Home > Net >  custom gitconfig for the session
custom gitconfig for the session

Time:12-16

I want to load a specific .gitconfig only for the current session. I tried

git config -f ~/path/to/my/.gitconfig

but it only answers by the man page:

usage: git config [<options>]

Config file location
    --global              use global config file
    --system              use system config file
    --local               use repository config file
etc.

I also tried

GIT_CONFIG=/path/to/my/.gitconfig

but it is not taken into account.

EDIT: In this question, "current session" means "current bash session".

CodePudding user response:

Starting from git version 2.32.0, you can set the environment variable GIT_CONFIG_GLOBAL in order to redirect to a different file than ~/.gitconfig. This version also introduces the variable GIT_CONFIG_SYSTEM, which would override /etc/gitconfig.

With git versions before, you can kind of simulate the same behavior, by unsetting $HOME, and set $XDG_CONFIG_HOME to a directory which contains a git folder with a config file residing in it.

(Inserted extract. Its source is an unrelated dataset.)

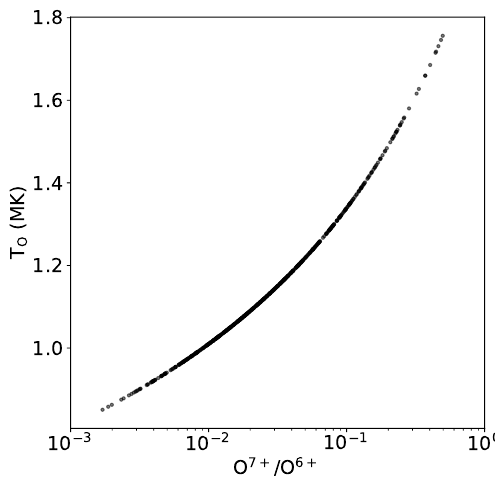
Figure 1. Plot of oxygen freeze-in temperature T O against the cor- responding oxygen charge state ratio O 7 + / O 6 + , from which it is calculated, taken from SWICS during the year 2007. Note that O 7 + / O 6 + is plotted on a logarithmic scale, demonstrating that lin- ear variations in T O correspond to order-of-magnitude variations in O 7 + / O 6 +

But I would advice against touching $HOME, since this will also affecting any program git runs itself. Also the git developers made it extremely hard to skip any $HOME/.gitconfig file, so there is not really much you could do if your are stuck with an older version.

~/.gitconfig

[alias]
foo = !foo

different-config

[alias]
foo = !bar

In an interactive session you can see the difference:

$ git help foo
'foo' is aliased to '!foo'

$ GIT_CONFIG_GLOBAL=/path/to/different-config git help foo
'foo' is aliased to '!bar'

So I would suggest to set GIT_CONFIG_GLOBAL to the desired file, which then will get read instead of ~/.gitconfig. Note that a .git/config will still be read, and everything in .git/config will take precedence over the GIT_CONFIG_GLOBAL file.

CodePudding user response:

  1. git config without any action just prints the help page you see. Do something with the config file, for example
git config -f ~/path/to/my/.gitconfig --list
  1. Try export GIT_CONFIG to use the environment variables in subprocesses. Not exported environment variables are available only to the current shell but not in subprocesses.